One week after the announcement of the resignation of Boris JohnsonSwept by cascading departures in a scandal-weary government, Penny Mordaunt, a 49-year-old former defense minister, would beat all her rivals in a final duel, according to a YouGov poll.

>> United Kingdom: Boris Johnson, the scandal machine

anti awakening

If on the right of the party the criticism has so far focused on Rishi Sunak, some denouncing a “socialist” responsible for the fall of Boris Johnson, it is towards Penny Mordaunt that the blows are now being dealt.

In a vitriolic campaign, some Tories now accuse her of having too “awakened” positions, having declared that “trans women are women” when she was Secretary of State for Equality.

However, since becoming a candidate, Penny Mordaunt has completely changed her speech, even attempting a transphobic joke during her pitch meeting on Wednesday.

“I think it was Margaret Thatcher who said that everyone needs a Willie (Whitelaw, the former Prime Minister’s number 2). A woman like me doesn’t have one,” she said, laughing. In English, “willy” also means penis.

David Frost, the former Brexit negotiator, questioned her professional qualifications when she worked for him and issued “serious reservations” on Talk TV about her ability to lead the country.

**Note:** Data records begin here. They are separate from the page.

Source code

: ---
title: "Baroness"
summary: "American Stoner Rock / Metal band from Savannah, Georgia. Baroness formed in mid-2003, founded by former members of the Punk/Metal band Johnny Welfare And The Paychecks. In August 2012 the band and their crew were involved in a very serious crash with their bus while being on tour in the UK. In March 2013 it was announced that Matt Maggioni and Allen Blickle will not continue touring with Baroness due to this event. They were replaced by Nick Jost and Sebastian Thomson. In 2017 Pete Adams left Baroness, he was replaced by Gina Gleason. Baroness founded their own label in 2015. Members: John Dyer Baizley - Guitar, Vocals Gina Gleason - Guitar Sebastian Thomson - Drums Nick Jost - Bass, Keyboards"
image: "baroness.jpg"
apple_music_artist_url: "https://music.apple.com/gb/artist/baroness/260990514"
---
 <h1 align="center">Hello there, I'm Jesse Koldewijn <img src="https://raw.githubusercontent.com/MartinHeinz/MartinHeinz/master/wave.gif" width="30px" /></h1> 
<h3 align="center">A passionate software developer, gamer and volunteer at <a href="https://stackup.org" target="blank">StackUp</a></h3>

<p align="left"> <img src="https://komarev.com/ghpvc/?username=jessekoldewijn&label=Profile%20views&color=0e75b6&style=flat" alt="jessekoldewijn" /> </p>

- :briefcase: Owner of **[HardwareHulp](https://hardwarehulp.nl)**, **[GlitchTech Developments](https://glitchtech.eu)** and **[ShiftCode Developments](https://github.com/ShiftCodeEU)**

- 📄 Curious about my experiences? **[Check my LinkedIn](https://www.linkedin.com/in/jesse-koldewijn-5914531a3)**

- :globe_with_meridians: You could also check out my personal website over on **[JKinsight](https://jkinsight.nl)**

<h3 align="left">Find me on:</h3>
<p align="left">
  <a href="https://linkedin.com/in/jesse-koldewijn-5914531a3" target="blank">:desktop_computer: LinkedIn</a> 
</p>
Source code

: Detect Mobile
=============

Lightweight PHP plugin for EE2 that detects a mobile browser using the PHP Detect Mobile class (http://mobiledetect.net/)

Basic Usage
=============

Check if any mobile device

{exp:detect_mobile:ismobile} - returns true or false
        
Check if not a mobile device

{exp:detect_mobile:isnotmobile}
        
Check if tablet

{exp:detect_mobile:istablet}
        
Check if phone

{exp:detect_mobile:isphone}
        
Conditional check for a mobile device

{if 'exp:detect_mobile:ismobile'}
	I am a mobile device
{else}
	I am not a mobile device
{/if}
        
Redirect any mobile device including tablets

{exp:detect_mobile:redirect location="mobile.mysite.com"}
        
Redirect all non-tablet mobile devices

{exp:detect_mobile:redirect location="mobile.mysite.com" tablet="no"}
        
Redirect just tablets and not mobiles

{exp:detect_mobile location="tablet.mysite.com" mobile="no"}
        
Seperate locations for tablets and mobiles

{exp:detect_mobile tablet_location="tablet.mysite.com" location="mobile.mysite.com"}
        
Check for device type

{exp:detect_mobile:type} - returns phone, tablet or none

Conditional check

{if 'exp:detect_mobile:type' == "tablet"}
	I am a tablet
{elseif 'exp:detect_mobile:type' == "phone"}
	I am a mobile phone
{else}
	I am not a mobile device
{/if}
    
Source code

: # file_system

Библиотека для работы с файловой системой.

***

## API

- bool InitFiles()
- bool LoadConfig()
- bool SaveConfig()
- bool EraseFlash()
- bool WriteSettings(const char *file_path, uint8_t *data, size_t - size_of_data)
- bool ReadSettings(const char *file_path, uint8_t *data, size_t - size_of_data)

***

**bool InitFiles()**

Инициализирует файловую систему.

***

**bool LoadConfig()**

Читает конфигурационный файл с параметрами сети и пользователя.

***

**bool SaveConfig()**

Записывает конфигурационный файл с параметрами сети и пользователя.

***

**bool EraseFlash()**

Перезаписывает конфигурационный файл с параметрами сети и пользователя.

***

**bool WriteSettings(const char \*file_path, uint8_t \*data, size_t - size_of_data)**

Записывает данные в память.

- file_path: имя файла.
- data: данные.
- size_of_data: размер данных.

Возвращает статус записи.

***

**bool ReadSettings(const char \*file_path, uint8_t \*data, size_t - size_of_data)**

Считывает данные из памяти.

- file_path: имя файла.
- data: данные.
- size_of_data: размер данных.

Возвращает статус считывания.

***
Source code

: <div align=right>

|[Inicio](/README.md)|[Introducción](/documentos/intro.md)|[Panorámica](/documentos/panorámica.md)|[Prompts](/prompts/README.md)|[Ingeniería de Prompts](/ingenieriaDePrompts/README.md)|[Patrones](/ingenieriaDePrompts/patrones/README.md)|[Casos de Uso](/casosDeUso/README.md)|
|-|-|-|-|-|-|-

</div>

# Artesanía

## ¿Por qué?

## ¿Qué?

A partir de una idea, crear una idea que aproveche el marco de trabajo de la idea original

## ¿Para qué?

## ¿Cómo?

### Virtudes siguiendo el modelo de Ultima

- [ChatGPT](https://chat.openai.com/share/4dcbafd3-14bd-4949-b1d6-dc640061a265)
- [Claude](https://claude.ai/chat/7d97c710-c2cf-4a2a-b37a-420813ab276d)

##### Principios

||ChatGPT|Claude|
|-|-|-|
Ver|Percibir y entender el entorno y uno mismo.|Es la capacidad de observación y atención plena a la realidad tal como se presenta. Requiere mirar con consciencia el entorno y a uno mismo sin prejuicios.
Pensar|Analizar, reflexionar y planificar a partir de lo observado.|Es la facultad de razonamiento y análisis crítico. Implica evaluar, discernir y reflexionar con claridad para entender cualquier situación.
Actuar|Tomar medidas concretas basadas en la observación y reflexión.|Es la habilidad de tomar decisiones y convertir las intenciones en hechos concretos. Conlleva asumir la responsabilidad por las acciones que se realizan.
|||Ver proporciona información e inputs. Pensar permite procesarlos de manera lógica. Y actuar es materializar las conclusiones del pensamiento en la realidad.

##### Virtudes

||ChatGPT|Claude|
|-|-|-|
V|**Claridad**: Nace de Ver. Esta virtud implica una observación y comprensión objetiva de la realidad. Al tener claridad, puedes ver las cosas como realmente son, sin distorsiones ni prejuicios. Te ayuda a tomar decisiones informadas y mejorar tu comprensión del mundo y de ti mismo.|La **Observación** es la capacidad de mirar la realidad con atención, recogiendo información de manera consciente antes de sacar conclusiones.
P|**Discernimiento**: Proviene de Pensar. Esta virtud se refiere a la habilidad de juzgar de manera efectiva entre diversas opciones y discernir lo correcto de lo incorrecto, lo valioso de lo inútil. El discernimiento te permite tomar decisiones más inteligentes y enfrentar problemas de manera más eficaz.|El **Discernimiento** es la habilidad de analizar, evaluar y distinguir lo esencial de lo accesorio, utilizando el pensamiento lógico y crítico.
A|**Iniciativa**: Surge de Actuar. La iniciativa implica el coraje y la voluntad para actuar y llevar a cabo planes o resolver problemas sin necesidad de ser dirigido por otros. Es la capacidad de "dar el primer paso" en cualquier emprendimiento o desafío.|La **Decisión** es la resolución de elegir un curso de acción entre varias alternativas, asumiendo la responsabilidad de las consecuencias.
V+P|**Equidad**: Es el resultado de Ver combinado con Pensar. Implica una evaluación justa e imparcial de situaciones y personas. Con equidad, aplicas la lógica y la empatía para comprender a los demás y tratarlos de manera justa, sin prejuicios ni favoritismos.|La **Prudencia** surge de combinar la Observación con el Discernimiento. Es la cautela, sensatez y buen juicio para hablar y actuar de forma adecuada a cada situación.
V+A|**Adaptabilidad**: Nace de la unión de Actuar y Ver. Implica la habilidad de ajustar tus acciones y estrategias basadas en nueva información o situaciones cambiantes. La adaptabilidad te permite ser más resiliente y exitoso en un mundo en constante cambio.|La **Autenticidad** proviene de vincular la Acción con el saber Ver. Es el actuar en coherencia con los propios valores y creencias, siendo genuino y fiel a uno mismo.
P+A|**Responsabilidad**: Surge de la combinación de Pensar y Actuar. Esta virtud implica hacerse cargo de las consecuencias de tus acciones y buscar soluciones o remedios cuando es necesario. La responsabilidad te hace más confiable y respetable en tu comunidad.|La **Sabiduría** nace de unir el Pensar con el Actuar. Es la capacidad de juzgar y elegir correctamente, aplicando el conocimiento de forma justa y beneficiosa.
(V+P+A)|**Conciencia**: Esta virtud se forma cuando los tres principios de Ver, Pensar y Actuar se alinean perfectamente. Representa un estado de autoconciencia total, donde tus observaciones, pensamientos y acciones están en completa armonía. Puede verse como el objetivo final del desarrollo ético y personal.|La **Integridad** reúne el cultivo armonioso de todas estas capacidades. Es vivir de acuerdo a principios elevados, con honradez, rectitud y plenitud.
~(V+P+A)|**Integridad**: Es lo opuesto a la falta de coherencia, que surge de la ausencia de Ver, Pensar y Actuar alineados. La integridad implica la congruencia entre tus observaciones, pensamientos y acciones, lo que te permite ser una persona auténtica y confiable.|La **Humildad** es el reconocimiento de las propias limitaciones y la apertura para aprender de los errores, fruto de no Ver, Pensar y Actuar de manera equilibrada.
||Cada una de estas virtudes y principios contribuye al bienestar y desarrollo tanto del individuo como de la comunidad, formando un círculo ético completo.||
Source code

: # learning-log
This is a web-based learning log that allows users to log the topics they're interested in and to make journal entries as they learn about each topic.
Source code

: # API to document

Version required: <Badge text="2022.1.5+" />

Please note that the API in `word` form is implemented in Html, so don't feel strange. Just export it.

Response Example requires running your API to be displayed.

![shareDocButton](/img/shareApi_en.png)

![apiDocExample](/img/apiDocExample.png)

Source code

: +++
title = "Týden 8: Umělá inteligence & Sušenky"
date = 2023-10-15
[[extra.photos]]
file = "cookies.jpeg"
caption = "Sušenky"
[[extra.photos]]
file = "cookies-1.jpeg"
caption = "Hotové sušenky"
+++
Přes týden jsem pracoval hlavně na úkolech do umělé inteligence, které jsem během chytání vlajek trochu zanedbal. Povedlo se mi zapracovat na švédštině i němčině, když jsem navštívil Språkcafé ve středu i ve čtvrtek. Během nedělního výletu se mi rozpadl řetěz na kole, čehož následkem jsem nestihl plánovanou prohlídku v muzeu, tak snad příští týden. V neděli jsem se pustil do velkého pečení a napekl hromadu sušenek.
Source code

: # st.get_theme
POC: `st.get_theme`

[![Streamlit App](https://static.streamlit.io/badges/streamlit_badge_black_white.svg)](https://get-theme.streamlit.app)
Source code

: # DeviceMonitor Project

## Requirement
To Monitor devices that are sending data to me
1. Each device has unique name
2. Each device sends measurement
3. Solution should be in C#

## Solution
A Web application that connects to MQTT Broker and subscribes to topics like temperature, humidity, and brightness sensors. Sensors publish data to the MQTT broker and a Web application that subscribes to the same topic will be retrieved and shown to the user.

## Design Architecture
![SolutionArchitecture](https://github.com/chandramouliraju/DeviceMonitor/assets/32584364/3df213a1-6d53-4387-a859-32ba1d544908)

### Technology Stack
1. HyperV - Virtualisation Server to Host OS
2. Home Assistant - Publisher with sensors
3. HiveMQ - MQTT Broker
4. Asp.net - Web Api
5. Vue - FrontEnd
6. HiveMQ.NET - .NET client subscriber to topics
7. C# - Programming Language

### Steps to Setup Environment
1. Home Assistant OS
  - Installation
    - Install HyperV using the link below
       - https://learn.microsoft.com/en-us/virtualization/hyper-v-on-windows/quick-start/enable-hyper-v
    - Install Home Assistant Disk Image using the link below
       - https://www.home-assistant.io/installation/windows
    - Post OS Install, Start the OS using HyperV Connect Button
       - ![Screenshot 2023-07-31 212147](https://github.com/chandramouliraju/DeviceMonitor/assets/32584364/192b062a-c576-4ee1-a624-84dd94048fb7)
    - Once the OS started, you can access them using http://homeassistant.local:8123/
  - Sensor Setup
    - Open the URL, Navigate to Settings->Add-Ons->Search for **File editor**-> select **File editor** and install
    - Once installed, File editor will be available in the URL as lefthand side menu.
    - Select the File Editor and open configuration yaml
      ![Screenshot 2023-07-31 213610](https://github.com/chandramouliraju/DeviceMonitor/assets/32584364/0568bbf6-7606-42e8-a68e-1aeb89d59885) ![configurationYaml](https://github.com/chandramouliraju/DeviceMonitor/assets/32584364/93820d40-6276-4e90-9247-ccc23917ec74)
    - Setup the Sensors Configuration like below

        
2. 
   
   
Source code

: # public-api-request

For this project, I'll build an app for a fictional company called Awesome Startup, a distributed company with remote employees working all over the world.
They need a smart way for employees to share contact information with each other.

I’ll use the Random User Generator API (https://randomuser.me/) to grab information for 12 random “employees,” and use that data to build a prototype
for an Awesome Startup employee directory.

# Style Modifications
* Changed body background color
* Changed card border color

Some conservatives still see him as the best option to turn the page on the Johnson era and its share of scandals. But only 11% of Britons can name her when they see her face, according to a Savanta ComRes study. Some even confuse her with the singer Adele.

Another serious candidate, diplomat chief Liz Truss, launched her campaign on Thursday, supported by the Johnson camp. “I will campaign as a Conservative and I will govern as a Conservative,” said the 46-year-old minister, who did not register the decisive rebound expected by extending votes on Thursday during the new electoral round.